▶ _WORK REQUIRED_
Copy the lines from the one containing "Rendered at 1654 by 1241 pixels." up to and including the one containing "title Choosing an", keeping every character as it appears.

▶ _WORKING DATA_
------------

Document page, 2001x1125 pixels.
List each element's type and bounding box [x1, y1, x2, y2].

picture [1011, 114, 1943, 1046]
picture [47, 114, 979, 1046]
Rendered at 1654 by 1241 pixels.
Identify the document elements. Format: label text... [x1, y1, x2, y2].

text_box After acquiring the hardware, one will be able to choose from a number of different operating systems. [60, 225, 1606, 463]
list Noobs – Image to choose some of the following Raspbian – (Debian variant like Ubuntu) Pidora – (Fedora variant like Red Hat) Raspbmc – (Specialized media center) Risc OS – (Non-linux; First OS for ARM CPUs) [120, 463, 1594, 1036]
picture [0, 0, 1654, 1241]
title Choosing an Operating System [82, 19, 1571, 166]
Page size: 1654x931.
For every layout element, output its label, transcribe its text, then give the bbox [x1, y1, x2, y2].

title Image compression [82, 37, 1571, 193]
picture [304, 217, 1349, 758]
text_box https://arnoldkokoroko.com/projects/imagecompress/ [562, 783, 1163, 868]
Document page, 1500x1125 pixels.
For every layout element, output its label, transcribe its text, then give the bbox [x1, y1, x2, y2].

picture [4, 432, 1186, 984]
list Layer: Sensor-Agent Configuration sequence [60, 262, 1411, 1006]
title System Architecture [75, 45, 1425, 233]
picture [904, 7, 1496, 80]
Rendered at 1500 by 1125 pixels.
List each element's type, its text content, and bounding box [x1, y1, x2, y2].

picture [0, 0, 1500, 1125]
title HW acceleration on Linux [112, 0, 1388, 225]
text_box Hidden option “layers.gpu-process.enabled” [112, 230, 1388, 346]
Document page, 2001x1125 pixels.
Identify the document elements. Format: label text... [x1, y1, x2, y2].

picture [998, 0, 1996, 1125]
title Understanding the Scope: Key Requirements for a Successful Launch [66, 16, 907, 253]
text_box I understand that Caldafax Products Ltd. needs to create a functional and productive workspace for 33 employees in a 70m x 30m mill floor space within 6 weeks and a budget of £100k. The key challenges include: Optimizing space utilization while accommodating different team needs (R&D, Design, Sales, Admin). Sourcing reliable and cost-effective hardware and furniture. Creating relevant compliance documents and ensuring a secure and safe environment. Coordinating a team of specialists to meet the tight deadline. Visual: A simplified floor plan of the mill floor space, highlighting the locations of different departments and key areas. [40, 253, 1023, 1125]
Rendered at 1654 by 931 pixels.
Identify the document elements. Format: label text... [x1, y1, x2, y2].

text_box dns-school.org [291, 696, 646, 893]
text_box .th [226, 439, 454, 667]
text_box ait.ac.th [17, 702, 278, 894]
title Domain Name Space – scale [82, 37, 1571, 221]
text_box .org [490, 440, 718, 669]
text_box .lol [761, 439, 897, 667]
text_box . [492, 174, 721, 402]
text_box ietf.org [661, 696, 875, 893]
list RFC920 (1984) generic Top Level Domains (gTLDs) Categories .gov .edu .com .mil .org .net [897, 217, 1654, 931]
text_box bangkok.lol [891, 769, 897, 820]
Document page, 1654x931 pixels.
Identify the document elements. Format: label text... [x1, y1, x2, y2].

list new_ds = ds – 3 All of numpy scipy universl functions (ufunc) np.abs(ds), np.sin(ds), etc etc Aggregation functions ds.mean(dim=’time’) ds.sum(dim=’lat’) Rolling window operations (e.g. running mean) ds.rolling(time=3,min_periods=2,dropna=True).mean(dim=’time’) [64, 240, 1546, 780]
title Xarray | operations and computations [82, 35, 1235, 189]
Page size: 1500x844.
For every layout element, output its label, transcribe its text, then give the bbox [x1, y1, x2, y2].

------------

▶ _COMPLETE ANSWER_
Rendered at 1654 by 1241 pixels.
Identify the document elements. Format: label text... [x1, y1, x2, y2].

text_box After acquiring the hardware, one will be able to choose from a number of different operating systems. [60, 225, 1606, 463]
list Noobs – Image to choose some of the following Raspbian – (Debian variant like Ubuntu) Pidora – (Fedora variant like Red Hat) Raspbmc – (Specialized media center) Risc OS – (Non-linux; First OS for ARM CPUs) [120, 463, 1594, 1036]
picture [0, 0, 1654, 1241]
title Choosing an Operating System [82, 19, 1571, 166]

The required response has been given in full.